Data entries

* * *

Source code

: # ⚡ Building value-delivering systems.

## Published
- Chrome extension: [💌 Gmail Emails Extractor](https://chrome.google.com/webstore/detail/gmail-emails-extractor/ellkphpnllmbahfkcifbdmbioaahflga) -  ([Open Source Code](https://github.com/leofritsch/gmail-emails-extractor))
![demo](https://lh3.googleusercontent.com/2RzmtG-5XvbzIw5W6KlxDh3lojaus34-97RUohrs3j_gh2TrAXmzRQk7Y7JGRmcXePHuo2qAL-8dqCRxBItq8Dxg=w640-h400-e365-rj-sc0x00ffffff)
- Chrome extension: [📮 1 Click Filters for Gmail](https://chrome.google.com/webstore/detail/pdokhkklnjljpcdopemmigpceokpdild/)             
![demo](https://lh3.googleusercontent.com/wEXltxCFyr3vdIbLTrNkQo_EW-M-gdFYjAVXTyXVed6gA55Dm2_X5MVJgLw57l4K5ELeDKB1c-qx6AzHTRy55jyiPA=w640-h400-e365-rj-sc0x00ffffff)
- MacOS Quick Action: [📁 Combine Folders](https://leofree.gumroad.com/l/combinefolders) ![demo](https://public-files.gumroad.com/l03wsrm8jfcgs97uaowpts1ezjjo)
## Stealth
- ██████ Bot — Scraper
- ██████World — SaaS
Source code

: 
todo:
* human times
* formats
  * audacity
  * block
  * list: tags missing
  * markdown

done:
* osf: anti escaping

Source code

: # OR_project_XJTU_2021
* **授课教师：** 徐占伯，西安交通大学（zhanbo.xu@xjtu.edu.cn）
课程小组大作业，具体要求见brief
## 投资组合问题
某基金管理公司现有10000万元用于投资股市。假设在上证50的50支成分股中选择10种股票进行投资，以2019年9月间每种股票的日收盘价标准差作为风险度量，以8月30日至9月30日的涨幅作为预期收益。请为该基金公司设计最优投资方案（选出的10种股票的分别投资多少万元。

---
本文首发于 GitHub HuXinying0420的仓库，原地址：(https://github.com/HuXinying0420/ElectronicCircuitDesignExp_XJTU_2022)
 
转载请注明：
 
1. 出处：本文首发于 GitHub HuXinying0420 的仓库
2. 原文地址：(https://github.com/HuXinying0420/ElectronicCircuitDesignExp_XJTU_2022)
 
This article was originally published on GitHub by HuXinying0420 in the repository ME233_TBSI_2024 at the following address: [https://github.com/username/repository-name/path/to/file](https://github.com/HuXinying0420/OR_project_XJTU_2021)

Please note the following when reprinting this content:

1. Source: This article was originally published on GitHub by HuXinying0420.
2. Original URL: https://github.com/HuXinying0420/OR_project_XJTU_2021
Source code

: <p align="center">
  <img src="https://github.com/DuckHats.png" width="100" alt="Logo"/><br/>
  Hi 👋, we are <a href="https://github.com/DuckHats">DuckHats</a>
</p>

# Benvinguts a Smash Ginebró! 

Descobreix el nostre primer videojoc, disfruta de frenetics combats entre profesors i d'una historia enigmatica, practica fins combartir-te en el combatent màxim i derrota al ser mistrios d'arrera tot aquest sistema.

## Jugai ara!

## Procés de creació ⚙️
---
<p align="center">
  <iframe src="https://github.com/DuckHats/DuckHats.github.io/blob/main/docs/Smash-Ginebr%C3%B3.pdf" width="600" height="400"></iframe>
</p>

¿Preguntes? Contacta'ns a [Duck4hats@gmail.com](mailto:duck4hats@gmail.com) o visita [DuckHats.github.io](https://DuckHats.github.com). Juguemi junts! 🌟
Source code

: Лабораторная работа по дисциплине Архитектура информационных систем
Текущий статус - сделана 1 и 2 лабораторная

* * *

_Problem to solve_: Every record above must be set down again, word for word.

_Solution to this problem_:
Source code

: # ⚡ Building value-delivering systems.

## Published
- Chrome extension: [💌 Gmail Emails Extractor](https://chrome.google.com/webstore/detail/gmail-emails-extractor/ellkphpnllmbahfkcifbdmbioaahflga) -  ([Open Source Code](https://github.com/leofritsch/gmail-emails-extractor))
![demo](https://lh3.googleusercontent.com/2RzmtG-5XvbzIw5W6KlxDh3lojaus34-97RUohrs3j_gh2TrAXmzRQk7Y7JGRmcXePHuo2qAL-8dqCRxBItq8Dxg=w640-h400-e365-rj-sc0x00ffffff)
- Chrome extension: [📮 1 Click Filters for Gmail](https://chrome.google.com/webstore/detail/pdokhkklnjljpcdopemmigpceokpdild/)             
![demo](https://lh3.googleusercontent.com/wEXltxCFyr3vdIbLTrNkQo_EW-M-gdFYjAVXTyXVed6gA55Dm2_X5MVJgLw57l4K5ELeDKB1c-qx6AzHTRy55jyiPA=w640-h400-e365-rj-sc0x00ffffff)
- MacOS Quick Action: [📁 Combine Folders](https://leofree.gumroad.com/l/combinefolders) ![demo](https://public-files.gumroad.com/l03wsrm8jfcgs97uaowpts1ezjjo)
## Stealth
- ██████ Bot — Scraper
- ██████World — SaaS
Source code

: 
todo:
* human times
* formats
  * audacity
  * block
  * list: tags missing
  * markdown

done:
* osf: anti escaping

Source code

: # OR_project_XJTU_2021
* **授课教师：** 徐占伯，西安交通大学（zhanbo.xu@xjtu.edu.cn）
课程小组大作业，具体要求见brief
## 投资组合问题
某基金管理公司现有10000万元用于投资股市。假设在上证50的50支成分股中选择10种股票进行投资，以2019年9月间每种股票的日收盘价标准差作为风险度量，以8月30日至9月30日的涨幅作为预期收益。请为该基金公司设计最优投资方案（选出的10种股票的分别投资多少万元。

---
本文首发于 GitHub HuXinying0420的仓库，原地址：(https://github.com/HuXinying0420/ElectronicCircuitDesignExp_XJTU_2022)
 
转载请注明：
 
1. 出处：本文首发于 GitHub HuXinying0420 的仓库
2. 原文地址：(https://github.com/HuXinying0420/ElectronicCircuitDesignExp_XJTU_2022)
 
This article was originally published on GitHub by HuXinying0420 in the repository ME233_TBSI_2024 at the following address: [https://github.com/username/repository-name/path/to/file](https://github.com/HuXinying0420/OR_project_XJTU_2021)

Please note the following when reprinting this content:

1. Source: This article was originally published on GitHub by HuXinying0420.
2. Original URL: https://github.com/HuXinying0420/OR_project_XJTU_2021
Source code

: <p align="center">
  <img src="https://github.com/DuckHats.png" width="100" alt="Logo"/><br/>
  Hi 👋, we are <a href="https://github.com/DuckHats">DuckHats</a>
</p>

# Benvinguts a Smash Ginebró! 

Descobreix el nostre primer videojoc, disfruta de frenetics combats entre profesors i d'una historia enigmatica, practica fins combartir-te en el combatent màxim i derrota al ser mistrios d'arrera tot aquest sistema.

## Jugai ara!

## Procés de creació ⚙️
---
<p align="center">
  <iframe src="https://github.com/DuckHats/DuckHats.github.io/blob/main/docs/Smash-Ginebr%C3%B3.pdf" width="600" height="400"></iframe>
</p>

¿Preguntes? Contacta'ns a [Duck4hats@gmail.com](mailto:duck4hats@gmail.com) o visita [DuckHats.github.io](https://DuckHats.github.com). Juguemi junts! 🌟
Source code

: Лабораторная работа по дисциплине Архитектура информационных систем
Текущий статус - сделана 1 и 2 лабораторная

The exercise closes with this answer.